I think I see a difference of assumptions here.  If I am writing a
library, I may wish to proclaim that correct client code should
take care of closes, but it is risky and unfriendly for the library
to not reclaim unclosed file descriptors in finalizers anyway.  The
alternative is to leak file descriptors, either to the OS (and by
what rule is it that the OS reclaims the file descriptor?) or
permanently, if there is no OS.  I absolutely agree that whenever
possible, and especially in code that is important, the client code
should close files.  However, the library does not have the option
of leaking, and cannot assume that all client code is correct.

>  > In the case that you describe, I think that the AFS file objects
>>  should contain enough state to get new tokens and get the job
>>  done, if this is important.
>Sorry to argue based on an esoteric example, but this makes no sense.
>AFS tokens are life-limited for security reasons; you would need the
>user's password to get new ones.  Code which doesn't check close() error
>codes runs the risk of not knowing when a file couldn't be written, and
>perhaps acting on a bad assumption as a result.

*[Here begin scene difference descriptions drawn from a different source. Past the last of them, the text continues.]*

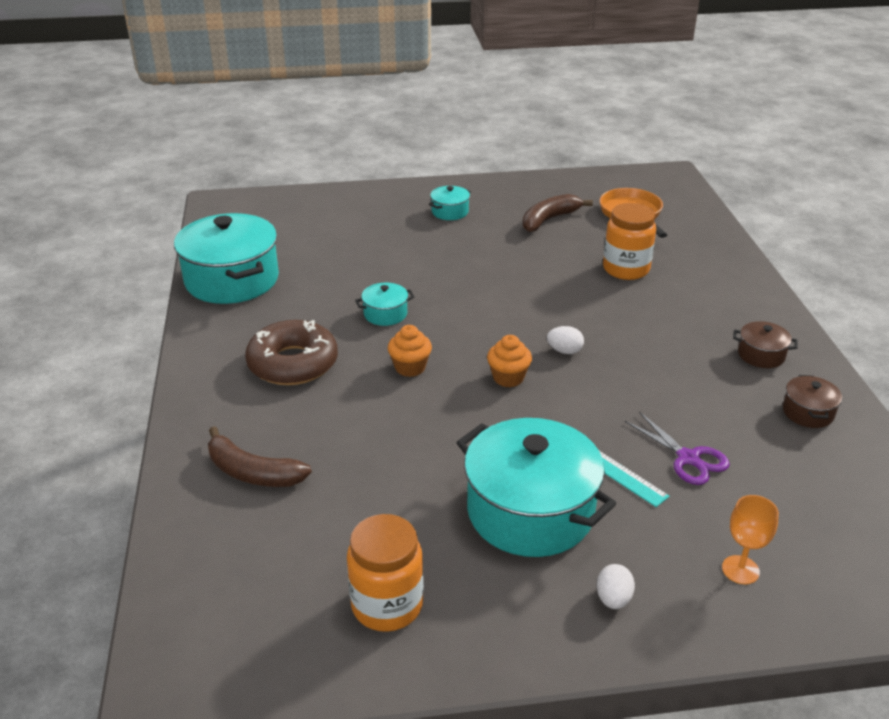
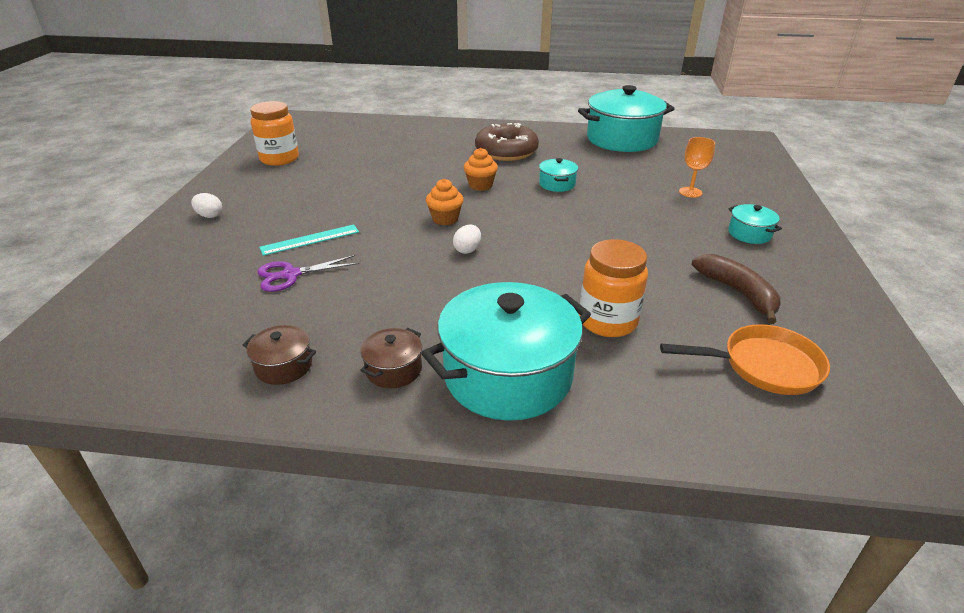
camera: 105 degrees right, 0 degrees up
(252, 472) = (407, 137): brown banana -> none
(530, 511) = (302, 204): turquoise pot -> turquoise pot (508, 375)
(740, 570) = (173, 265): orange goblet -> orange goblet (690, 192)

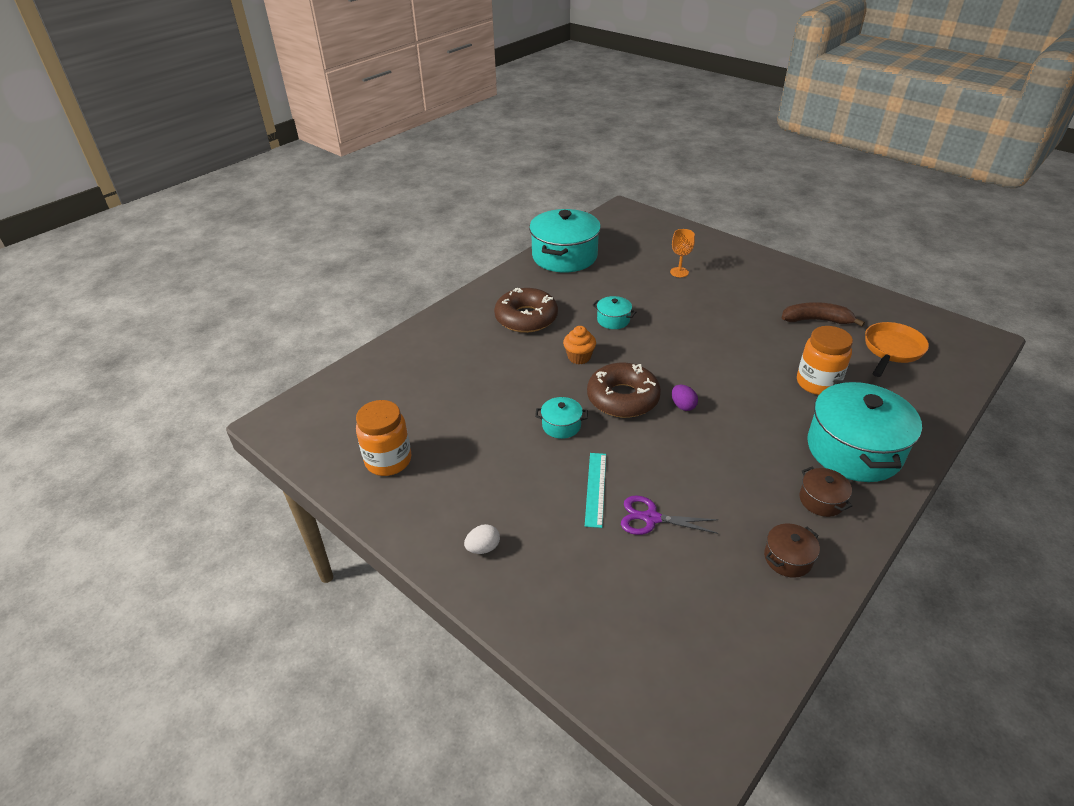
camera: 55 degrees left, 5 degrees up
(291, 275) = (651, 518): purple scissors -> purple scissors turned 90 degrees clockwise
(445, 219) = (623, 398): orange cupcake -> brown donut
(467, 250) = (683, 406): white egg -> purple egg
(749, 234) = (752, 280): turquoise pot -> turquoise pot (561, 425)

"State" includes enough state to ask the user for a password.
I would not be a happy user in this case, but the other options
available (given that the file descriptor was leaked) are:

a) don't do the close (no close in the finalizer)
b) don't do the close (close in finalizer failed)

These are not better.  You seem to be arguing that if I remove the
close in the finalizer, then the leak will go away (and that this
will be a better inducement to programmers than telling them that they
should close their file descriptors, and provide them tools to help).
If finalizers don't close file descriptors, then (in a world of
fallible but well-intentioned programmers) the net result will
be more failures to close files -- exceptional cases won't get
properly tested and will slip through.

>  > I think it is the best of the bad models currently available.  It replaces
>>  atrocities like signal handlers preempting the current thread, wherever
>>  it happens to be.
>Eh?  Synchronous signal delivery doesn't require a multithreaded
>programming model; it is just as compatible with (for instance) an
>event-handling model.

Signal handling is not generally synchronous, and the actions that
can occur in a signal handler are quite limited.  I think we are talking
about different things.  Can you give some examples of synchronous
signal delivery?  Asynchronous examples (from C) include timer
expiration, user-defined signals, keyboard interrupts, i/o completion,
and (sometimes) floating point problems.

IF you have a GC, and if it has weak references
in the style supported by Java, or if it has finalizers, you generally
have threads.  The finalizers really don't have other options for places
to run.  Invoking them at the GC site (which is not well-defined, it
could be a load from a field) runs
the risk of running them in a peculiar synchronization context.  Leaving
a queue of work to be done when the client code can poll it is about the
only possibility I can see that doesn't use threads, and that sounds
tricky to me.

If you are trying to write something like a server (just for example)
it is an enormous simplification to use a thread-(or two)-
per-transaction model.  I would not like to think about or write one of
these in a single-threaded system, especially if I hoped to get some
performance gains from a multiprocessor.  Now, this does require a
threading system that can support a lot of threads, but since I have
personally written one, I think that such a thing is an option.